Build vs Buy

"Should we build this ourselves or use an existing solution?"

I get this question constantly. From engineers who want to build. From finance who wants to save money. From product who just wants it done.

The answer is always "it depends." But there's a framework for thinking about it.

The Default Should Be Buy

Controversial take for an engineer, but: your default should be to buy/use existing solutions.

Why?

Building is expensive. Not just initial development — maintenance, bug fixes, upgrades, documentation, on-call. Every custom system becomes technical debt to manage.

Building takes focus. Every custom system you build is attention not spent on your core product.

You're probably not special. That problem you think is unique? Hundreds of companies have solved it. Their solution is probably better than what you'd build.

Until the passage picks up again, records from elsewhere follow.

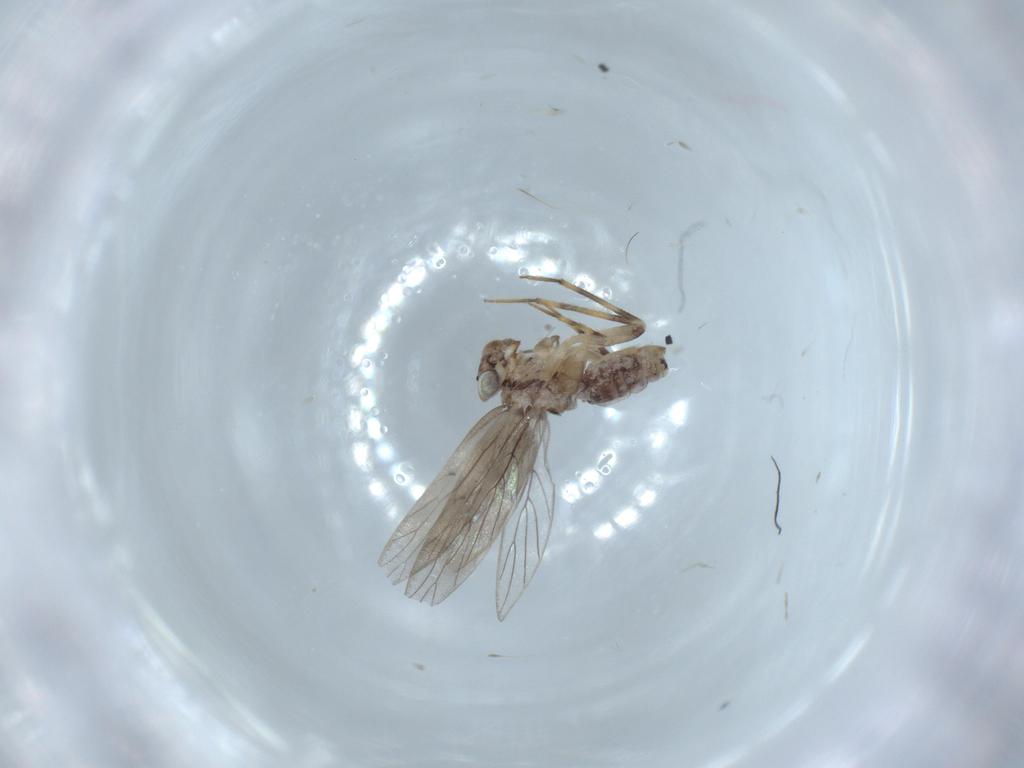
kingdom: Animalia
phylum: Arthropoda
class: Insecta
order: Psocodea
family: Lepidopsocidae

Time matters. Buying gets you to market faster.

Start with buy. Only build when there's a compelling reason.

When to Build

That said, sometimes building is the right call.

1. It's Your Core Differentiator

If it's central to your competitive advantage, own it.

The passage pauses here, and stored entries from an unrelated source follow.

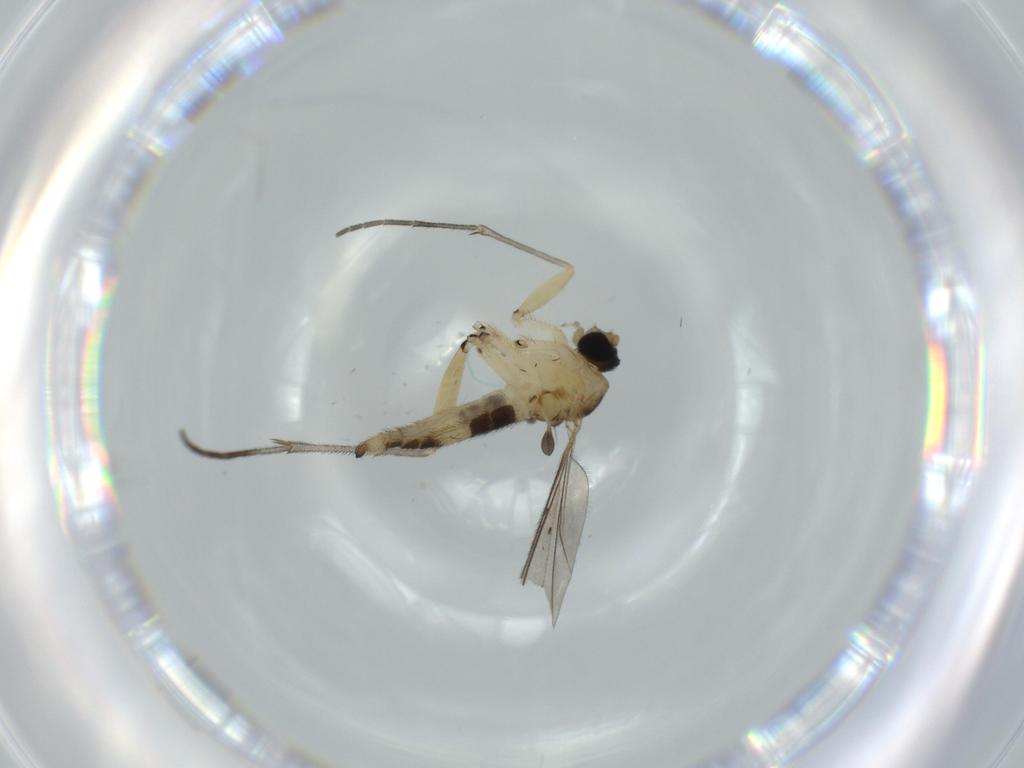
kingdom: Animalia
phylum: Arthropoda
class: Insecta
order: Diptera
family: Sciaridae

  • Netflix built their own recommendation engine
  • Stripe built their own payment processing
  • Google built their own search infrastructure

These weren't commodities for them — they were the product.

But be honest. Most things you think are differentiators aren't. "We do CRM slightly differently" doesn't justify building a CRM.

2. Nothing Exists That Fits

Sometimes the market doesn't have what you need:

  • Novel problem space
  • Unusual scale requirements
  • Specific integration needs that nothing addresses

But verify this. Actually evaluate options before concluding nothing fits. "I couldn't find anything" often means "I didn't look very hard."

3. The Cost of Integration Exceeds Building

Sometimes integrating an off-the-shelf solution is harder than building:

  • Vendor doesn't support your tech stack
  • Their data model doesn't match yours
  • Required customization approaches rebuilding it anyway

Calculate the real cost of integration, not just the sticker price.

4. Vendor Risk Is Unacceptable

If the vendor disappears, what happens?

  • Can you migrate off?
  • Would you be down until you rebuild?
  • Is the vendor stable?

For mission-critical systems with unstable vendors, building might be safer.

When to Buy

1. Commodity Infrastructure

Authentication. Payments. Email. Logging. Monitoring.

These are solved problems. Thousands of companies use the same solutions. You're not going to build better than Auth0 or Stripe or Datadog with a team of 5.

2. Not Your Expertise

If it's not what your team is good at, don't build it.

Building a custom database when you're a product team? Bad idea. Use Postgres.

Building custom ML infrastructure when you're an e-commerce company? Bad idea. Use a platform.

3. Speed Matters More Than Perfection

If you need something next month, buy it. You can always migrate later if it doesn't work out.

The cost of delay often exceeds the cost of imperfect fit.

4. Total Cost of Ownership Is Lower

Calculate real costs:

Building:

  • Initial development time
  • Ongoing maintenance (budget 20-30% of initial build, annually)
  • Opportunity cost of engineers not working on product
  • On-call burden
  • Documentation and training
  • Risk of bugs and outages

Buying:

  • License/subscription fees
  • Integration cost
  • Training
  • Vendor lock-in risk
  • Feature gaps requiring workarounds

Often, buying is cheaper even when the sticker price looks high.

The Hybrid Path

Sometimes the answer is neither pure build nor pure buy:

Buy and customize. Start with a vendor, build custom pieces on top.

Open source and host. Get the software free, pay for hosting/ops.

Build the glue. Buy commodities, build the integration layer.

This is often the best approach. Use existing solutions where possible, build only the pieces that truly differentiate.

My Decision Framework

For any build vs buy decision:

  1. Is this core to our competitive advantage? If yes, lean build. If no, lean buy.

  2. Does a good solution exist? Actually evaluate. Talk to vendors. Try free trials.

  3. What's the real cost of each? Including maintenance, opportunity cost, risk.

  4. What's the timeline pressure? If urgent, buy.

  5. What's the team's expertise? Don't build what you don't know.

  6. What's the vendor risk? Stability, lock-in, pricing power.

Score each option. The right answer usually becomes clear.

Common Mistakes

Engineers want to build everything. It's more fun. It's more interesting. But it's often not the right business decision.

Underestimating maintenance. Building seems cheap until you're maintaining it for years.

Overestimating uniqueness. "Our needs are special" is usually wrong.

Ignoring vendor risk. That startup with the great product might not exist next year.

Not calculating opportunity cost. What else could those engineers be doing?

The Conversation

When someone proposes building something, I ask:

  1. What existing solutions did you evaluate?
  2. Why don't they work?
  3. What's the initial build cost?
  4. What's the ongoing maintenance cost?
  5. Who will own this long-term?
  6. What's the opportunity cost?

If they can answer all of these compellingly, build. Otherwise, buy.


Building is seductive. There's satisfaction in crafting your own solution. But for most problems, someone else has already solved it better than you will. Use their work. Save your building energy for what truly matters.